Michael Scott saw architecture as more than just the provision of a building's fabric. He firmly believed that architects should share a common education with students of other artistic disciplines and should always try to incorporate works of art into their buildings. Scott hoped to see a time when students would pursue a common two year architecture course before branching out into product or furniture design or continuing on in architecture. The basis to this was his opinion that architects might make tired architectural decisions unless refreshed by other aesthetic areas. This of course was rooted in his own education as an architectural apprentice and as an art student at the Dublin Metropolitan School of Art. From an early stage in his career Scott put these ideas into practise. The earliest examples are murals in Tullamore Hospital by Frances Boland (née Kelly), and in the Richmond Hospital by Patrick Scott. In his New York World Fair Pavilion (1939) Scott included sculpture and a large mural painting by Sean Keating as an integral part of his design. This mural ran the whole length of the entrance hall (the stem) and depicted Ireland through history. He also used colour as an important part of his architecture having reacted against the stark white minimalism of the pre-war International Style. At the New York World Fair he integrated the colours of the Irish Tricolour into the exterior façade of the building. During the Emergency, buildings like O'Rourke's Bakery, Dublin and the Ritz Cinema in Athlone continued this trend - with designs for embossed glass panels and carved panels by Louis le Brocquy.

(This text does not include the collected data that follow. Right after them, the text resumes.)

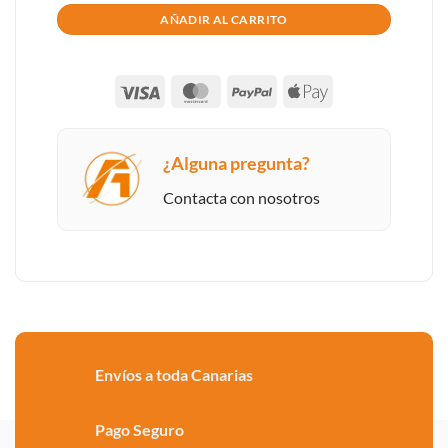
AÑADIR AL CARRITO
Visa
MasterCard
PayPal
Apple
Pay
¿Alguna pregunta?
Contacta con nosotros
Envíos a toda Canarias
Pago Seguro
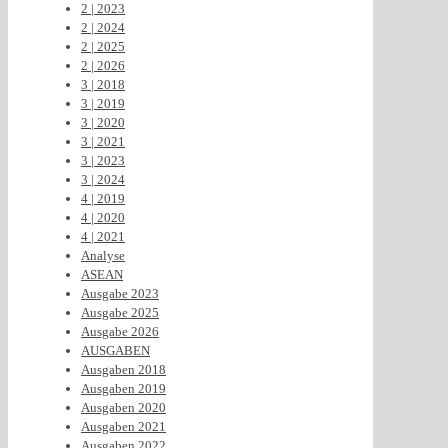
2 | 2023
2 | 2024
2 | 2025
2 | 2026
3 | 2018
3 | 2019
3 | 2020
3 | 2021
3 | 2023
3 | 2024
4 | 2019
4 | 2020
4 | 2021
Analyse
ASEAN
Ausgabe 2023
Ausgabe 2025
Ausgabe 2026
AUSGABEN
Ausgaben 2018
Ausgaben 2019
Ausgaben 2020
Ausgaben 2021
Ausgaben 2022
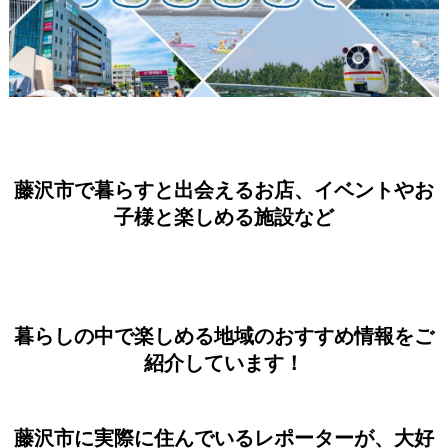
藤沢市で暮らすと出会えるお店、イベントやお
子様と楽しめる施設など
暮らしの中で楽しめる地域のおすすめ情報をご
紹介しています！
藤沢市に実際に住んでいるレポーターが、大好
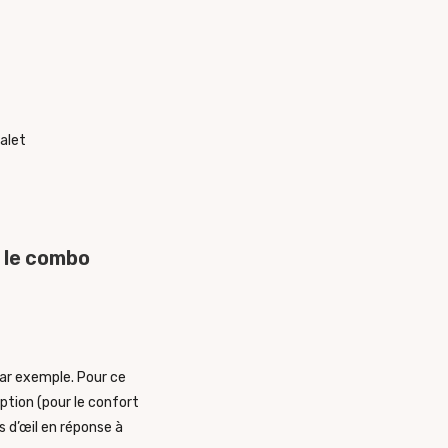
, le combo
par exemple. Pour ce
ption (pour le confort
s d’œil en réponse à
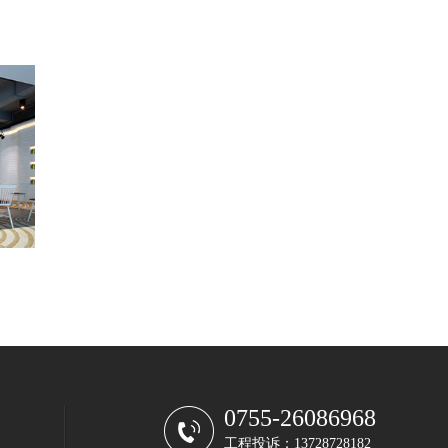
0755-26086968
工程投诉：13728728182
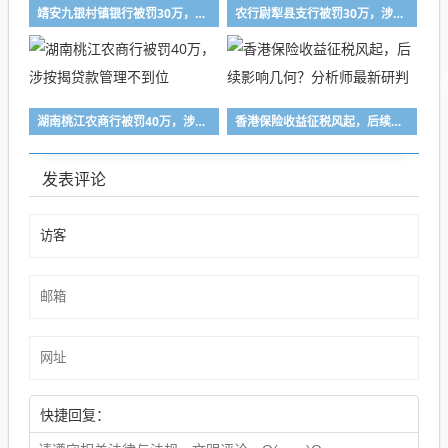
靖安九银村镇银行被罚30万，涉违规放贷
农行尉犁县支行被罚30万，涉信贷业务管理不到位
湖南桃江农商行被罚40万，涉按揭贷款管理不到位
香港保险收益征税风起，后续影响几何？分析师最新研判
发表评论
快捷回复：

Scott always made a point of commissioning young Irish painters and sculptors to produce work for his buildings - people like Frances Boland, Nano Reid, Hilary Heron (1923-1977), Evie Hone (1894-1955) and Oisin Kelly (1915-1981). Scott apparently had a highly tuned visual sense which allowed him to pick young artists who could produce the right work for his building. According to Plan magazine of March 1973, Scott was responsible for "discovering" Barney Heron, Oisin Kelly, Patrick Scott and Louis le Brocquy (Anon, March 1973, p. 6).
An important member of Scott's team on the Busáras project was the painter and architect Patrick Scott. Patrick Scott was developing a reputation as a designer and painter of abstract patterns and had exhibited from 1941. He later was to design a series of carpets for Kilkenny Design Workshops - the semi state body set up to foster and encourage industrial design. Patrick was mainly concerned with the decoration and colour schemes of the building.